The Brazilian Congress on Health Informatics takes place in different cities every two years and has as its main subjects the applications of information technology and telematics to medicine, nursing, dentistry and allied health care sciences, from the point of view of the expert scientific and technical worker in these areas. The first conference was organized in November 1986, in the city of Campinas by Dr. Renato M.E. Sabbatini. The vice-president was Dr. Hugo Sabatino, and the editor-in-chief of the Conference's proceedings was Dr. Renato G.G. Terzi, all with the Medical School at the same university. During this conference, the Brazilian Society of Health Informatics was launched, as well as the Brazilian Journal of Health Informatics. The conference was then repeated in 1988 (São Paulo), 1990, 1992, 1994, 1996 (Campos do Jordão), 1998, 2000, 2002, 2004 (Natal), 2006 (Florianópolis) and 2008 (Campos do Jordão). The next conference will be held in November 2010, in Porto de Galinhas, Pernambuco.

==Publications==
SBIS' flagship periodical is the on-line scientific journal, Journal of Health Informatics (Heimar Marin, Editor-in-Chief). It also publishes SBIS News, an electronic bulletin hosted by Yahoo! Groups (Renato M.E. Sabbatini, editor-in-chief), and coordinates the SBIS-L e-mail discussion list.

==Electronic Health Record Certification Project==

In collaboration with the Brazilian Federal Council of Medicine since 2007, SBIS has developed one of few programs in the developing world geared towards the software certification in the area of electronic health records. The standards for access, information security, digital certification, patient confidentiality, storage of records, etc., have been discussed together and officially approved by a number of decrees enforced by CFM and are part now of a Manual, a course for buildup of a task force of specialized consultants. The certification standards cover ambulatory healthcare, clinical laboratory and other areas, and in the future will be expanded for inpatient health records and Picture archiving and communication system.
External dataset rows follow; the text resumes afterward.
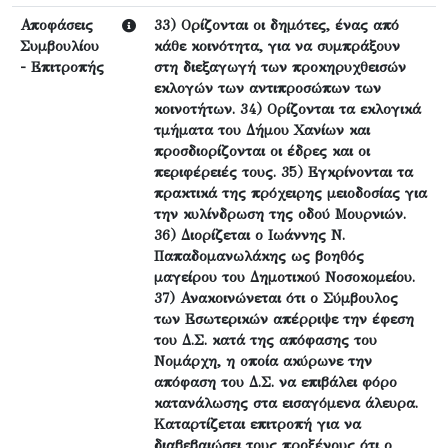
Αποφάσεις
33) Ορίζονται οι δημότες, ένας από
Συμβουλίου
κάθε κοινότητα, για να συμπράξουν
- Επιτροπής
στη διεξαγωγή των προκηρυχθεισών
εκλογών των αντιπροσώπων των
κοινοτήτων. 34) Ορίζονται τα εκλογικά
τμήματα του Δήμου Χανίων και
προσδιορίζονται οι έδρες και οι
περιφέρειές τους. 35) Εγκρίνονται τα
πρακτικά της πρόχειρης μειοδοσίας για
την κυλίνδρωση της οδού Μουρνιών.
36) Διορίζεται ο Ιωάννης Ν.
Παπαδομανωλάκης ως βοηθός
μαγείρου του Δημοτικού Νοσοκομείου.
37) Ανακοινώνεται ότι ο Σύμβουλος
των Εσωτερικών απέρριψε την έφεση
του Δ.Σ. κατά της απόφασης του
Νομάρχη, η οποία ακύρωνε την
απόφαση του Δ.Σ. να επιβάλει φόρο
κατανάλωσης στα εισαγόμενα άλευρα.
Καταρτίζεται επιτροπή για να
διαβεβαιώσει τους προξένους ότι ο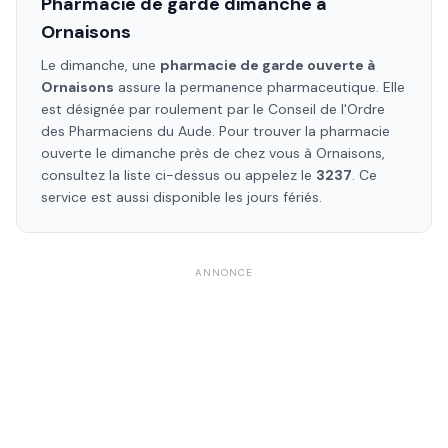
Pharmacie de garde dimanche à
Ornaisons
Le dimanche, une
pharmacie de garde ouverte à
Ornaisons
assure la permanence pharmaceutique. Elle
est désignée par roulement par le Conseil de l'Ordre
des Pharmaciens
du Aude
. Pour trouver la pharmacie
ouverte le dimanche près de chez vous à
Ornaisons
,
consultez la liste ci-dessus ou appelez le
3237
. Ce
service est aussi disponible les jours fériés.
ANNONCE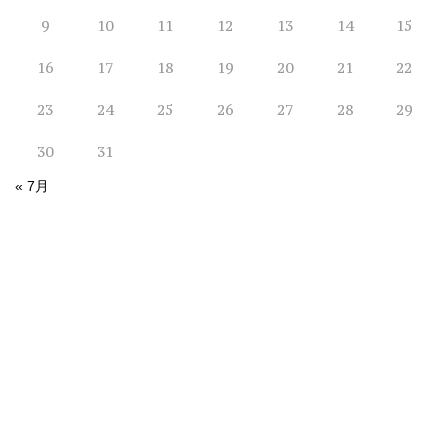
9
10
11
12
13
14
15
16
17
18
19
20
21
22
23
24
25
26
27
28
29
30
31
« 7月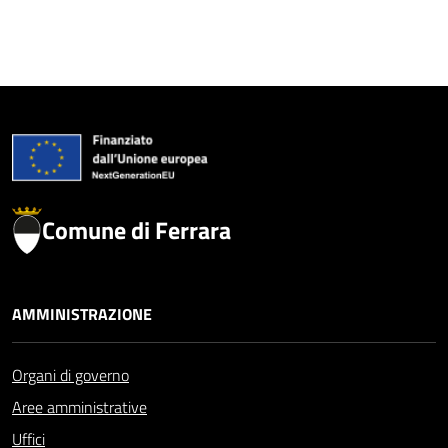
Comune di Ferrara
AMMINISTRAZIONE
Organi di governo
Aree amministrative
Uffici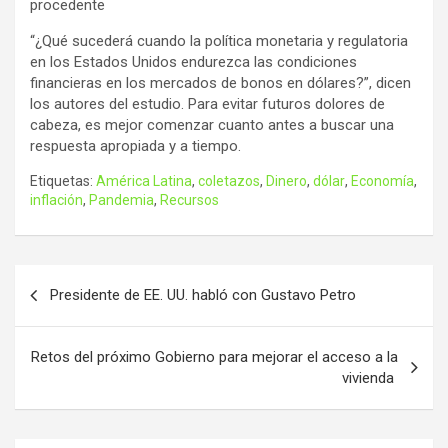
procedente
“¿Qué sucederá cuando la política monetaria y regulatoria
en los Estados Unidos endurezca las condiciones
financieras en los mercados de bonos en dólares?”, dicen
los autores del estudio. Para evitar futuros dolores de
cabeza, es mejor comenzar cuanto antes a buscar una
respuesta apropiada y a tiempo.
Etiquetas:
América Latina
,
coletazos
,
Dinero
,
dólar
,
Economía
,
inflación
,
Pandemia
,
Recursos
Navegación
Presidente de EE. UU. habló con Gustavo Petro
de
entradas
Retos del próximo Gobierno para mejorar el acceso a la
vivienda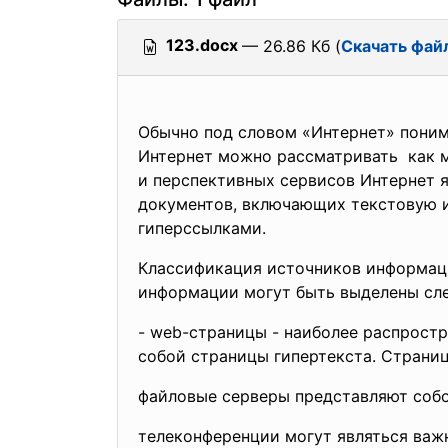
123.docx
— 26.86 Кб (
Скачать фай
Обычно под словом «Интернет» понима
Интернет можно рассматривать как 
и перспективных сервисов Интернет 
документов, включающих текстовую и
гиперссылками.
Классификация источников информац
информации могут быть выделены с
- web-страницы - наиболее распрост
собой страницы гипертекста.
Страниц
файловые серверы представляют соб
телеконференции могут являться важ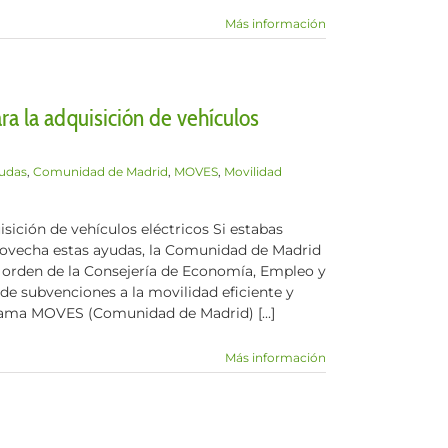
Más información
a la adquisición de vehículos
udas
,
Comunidad de Madrid
,
MOVES
,
Movilidad
ición de vehículos eléctricos Si estabas
rovecha estas ayudas, la Comunidad de Madrid
la orden de la Consejería de Economía, Empleo y
de subvenciones a la movilidad eficiente y
ma MOVES (Comunidad de Madrid) [...]
Más información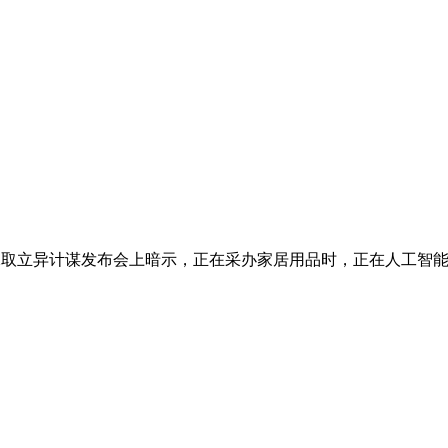
取立异计谋发布会上暗示，正在采办家居用品时，正在人工智能赋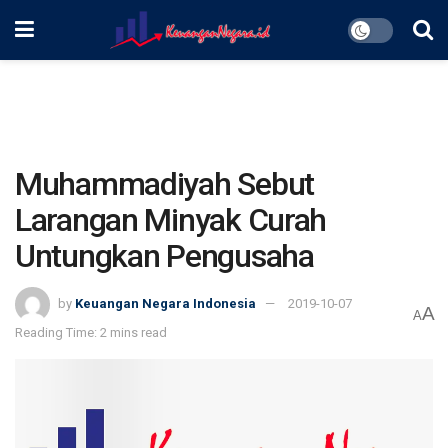
Muhammadiyah Sebut
Larangan Minyak Curah
Untungkan Pengusaha
by
Keuangan Negara Indonesia
2019-10-07
A
A
Reading Time: 2 mins read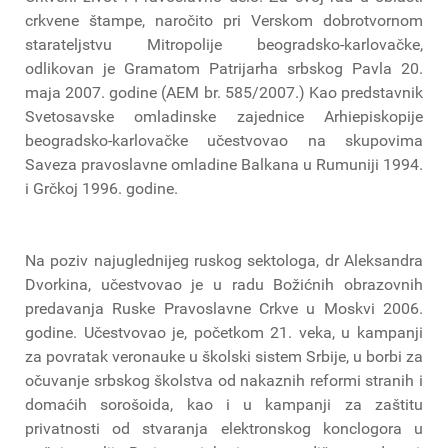
crkvene štampe, naročito pri Verskom dobrotvornom
starateljstvu Mitropolije beogradsko-karlovačke,
odlikovan je Gramatom Patrijarha srbskog Pavla 20.
maja 2007. godine (AEM br. 585/2007.) Kao predstavnik
Svetosavske omladinske zajednice Arhiepiskopije
beogradsko-karlovačke učestvovao na skupovima
Saveza pravoslavne omladine Balkana u Rumuniji 1994.
i Grčkoj 1996. godine.
Na poziv najuglednijeg ruskog sektologa, dr Aleksandra
Dvorkina, učestvovao je u radu Božićnih obrazovnih
predavanja Ruske Pravoslavne Crkve u Moskvi 2006.
godine. Učestvovao je, početkom 21. veka, u kampanji
za povratak veronauke u školski sistem Srbije, u borbi za
očuvanje srbskog školstva od nakaznih reformi stranih i
domaćih sorošoida, kao i u kampanji za zaštitu
privatnosti od stvaranja elektronskog konclogora u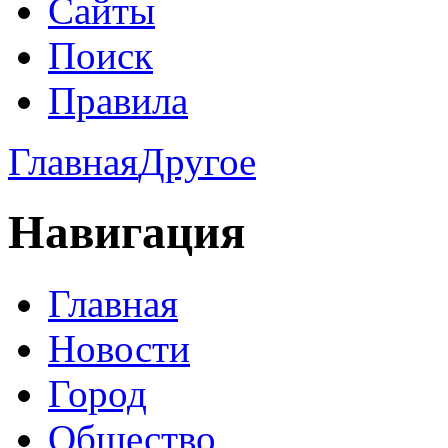
Сайты
Поиск
Правила
Главная
Другое
Навигация
Главная
Новости
Город
Общество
==Professional Education==

In 2008 the Society approved the creation of a new initiative and a directorship to boost educational activities in health informatics. A website and a Learning Management System based on Moodle server were created in 2009 (address ). The site is used to support presential courses as well as to offer purely distance courses, seminars, lectures, and other educational activities. The site has also a digital library with on-line references to papers, reviews, e-books, multimedia files, etc., which are deemed useful for education and learning purposes. In addition, webconferencing facilities using DimDim have been added and can be used by associated individuals and institutions.

==Professional Certificate in Health Informatics==
In October 2009 the Society launched a program for certificating health care professionals as specialists, in a manner similar to medical specialties coordinated by the Brazilian Medical Association and the Federal Council of Medicine in Brazil. The program entails a minimum list of technical proficiency, a written and oral annual examination, and the issue of a certificate which is valid for five years. The revalidation of the certificate will be mandatory by means of continuing education credits. The Society installed also an educational accreditation program in place, for recognizing courses and curricula in health informatics, for this purpose, with a point-based system of credits. The entire program is under the responsibility of a new Directorship of Professional Education, coordinated by Prof. Renato M.E. Sabbatini.